Dzisiaj jestem w innym miejscu. Odkąd pojawiłam się w Twoim klubie Marka jest kobietą, moje życie nabrało jeszcze większego tępa. To na Twojej stronie mogę opisywać swoje uczucia, emocje, chorobę, ludzi którymi się otaczam. To tam znalazłam niesamowite wsparcie od kobiet, które jeszcze bardziej popchnęły mnie do przodu.

Od tamtej pory stałam się rozpoznawalna, zauważalna, ale także o chorobie oparzeniowej i dramatycznej sytuacji takich osób, dowiaduje się coraz więcej społeczeństwa.

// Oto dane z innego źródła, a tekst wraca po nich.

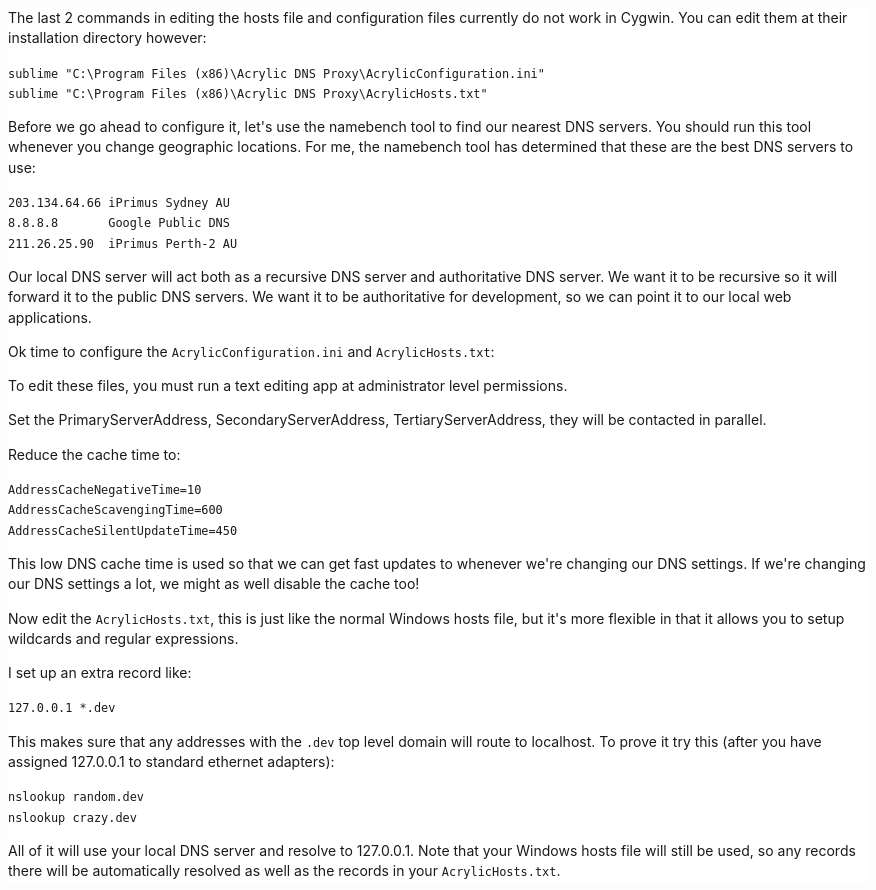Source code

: The last 2 commands in editing the hosts file and configuration files currently do not work in Cygwin. You can edit them at their installation directory however:

```
sublime "C:\Program Files (x86)\Acrylic DNS Proxy\AcrylicConfiguration.ini"
sublime "C:\Program Files (x86)\Acrylic DNS Proxy\AcrylicHosts.txt"
```

Before we go ahead to configure it, let's use the namebench tool to find our nearest DNS servers. You should run this tool whenever you change geographic locations. For me, the namebench tool has determined that these are the best DNS servers to use:

```
203.134.64.66 iPrimus Sydney AU
8.8.8.8       Google Public DNS
211.26.25.90  iPrimus Perth-2 AU
```

Our local DNS server will act both as a recursive DNS server and authoritative DNS server. We want it to be recursive so it will forward it to the public DNS servers. We want it to be authoritative for development, so we can point it to our local web applications.

Ok time to configure the `AcrylicConfiguration.ini` and `AcrylicHosts.txt`:

To edit these files, you must run a text editing app at administrator level permissions.

Set the PrimaryServerAddress, SecondaryServerAddress, TertiaryServerAddress, they will be contacted in parallel.

Reduce the cache time to:

```
AddressCacheNegativeTime=10
AddressCacheScavengingTime=600
AddressCacheSilentUpdateTime=450
```

This low DNS cache time is used so that we can get fast updates to whenever we're changing our DNS settings. If we're changing our DNS settings a lot, we might as well disable the cache too!

Now edit the `AcrylicHosts.txt`, this is just like the normal Windows hosts file, but it's more flexible in that it allows you to setup wildcards and regular expressions.

I set up an extra record like:

```
127.0.0.1 *.dev
```

This makes sure that any addresses with the `.dev` top level domain will route to localhost. To prove it try this (after you have assigned 127.0.0.1 to standard ethernet adapters):

```
nslookup random.dev
nslookup crazy.dev
```

All of it will use your local DNS server and resolve to 127.0.0.1. Note that your Windows hosts file will still be used, so any records there will be automatically resolved as well as the records in your `AcrylicHosts.txt`.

Moje życie dzisiaj kręci się wokół fundacji, wokół podopiecznych0. Dużo podróżuję, jestem zapraszam w różne miejsca. Ludzie chcą mnie poznawać i słuchać moich wykładów motywacyjnych.

Także od tego roku jestem Ambasadorką WellU. Wow! Kto by pomyślał, ja i taka poważna funkcja, mało tego „modelka” z bliznami. Poprzez tą funkcję, chcę pokazać innym kobietom, mężczyznom że jak uwierzą w siebie, przepracują swoją traumę, to marzenia się spełniają same.

Polityka mówisz?! Puszczając oczko, dziś jako żart, to co byś chciała powiedzieć głośno, o co zawalczyć, gdybyś mogła? Tam, na szczeblach rządowych?

O polityce wiem tyle, co dwa lata temu wiedziałam o oparzeniach i prowadzeniu fundacji. Czyli nic. Skoro się nauczyłam tyle o oparzeniach, o jego leczeniu, rehabilitacji to i polityki mogę się też nauczyć.

Tak na poważnie, w polityce trzeba być sobą i wiedzieć przede wszystkim po co tam się idzie i co chce się przekazać i o co zawalczyć.

Czasami mam wrażenie, że jak ktoś już tam się dostanie, to zapomina po co przyszedł. I to jest przykre.

Przykre i smutne jest to, że jeżeli człowiek chory sam sobie czegoś nie wywalczy, to oni nie zauważą.

Przede wszystkim wywalczyła bym większą dostępność do leczenia, bo w tej chwili żeby poprawić defekty w ciele, trzeba samemu zapłacić. Na NFZ możesz zlikwidować przykurcze, jak mała plastyka i to wszystko. Wspaniałą rzeczą jest laseroterapia frakcyjna i barwnikowa, dzięki niej możesz pozbyć się bliznowców, przykurczów, zlikwidować kolor czerwony skóry, ale to wszystko jest płatne, a koszty są tak ogromne, że zwykły szary człowiek nie może sobie na to pozwolić. Rehabilitacja i ta poza kolejką, bo tutaj ważny jest czas i żeby rehabilitanci wiedzieli jak rehabilitować taką osobę. Większości nie wiedzą i się zniechęcają do rehabilitacji. Przeszłam w swoim życiu mnóstwo ośrodków i placówek rehabilitacyjnych i zauważyłam, że w prywatnych placówkach jest lepsze podejście do pacjenta. Ale na tak kosztowną terapię, też osoby oparzone nie mogą sobie pozwolić.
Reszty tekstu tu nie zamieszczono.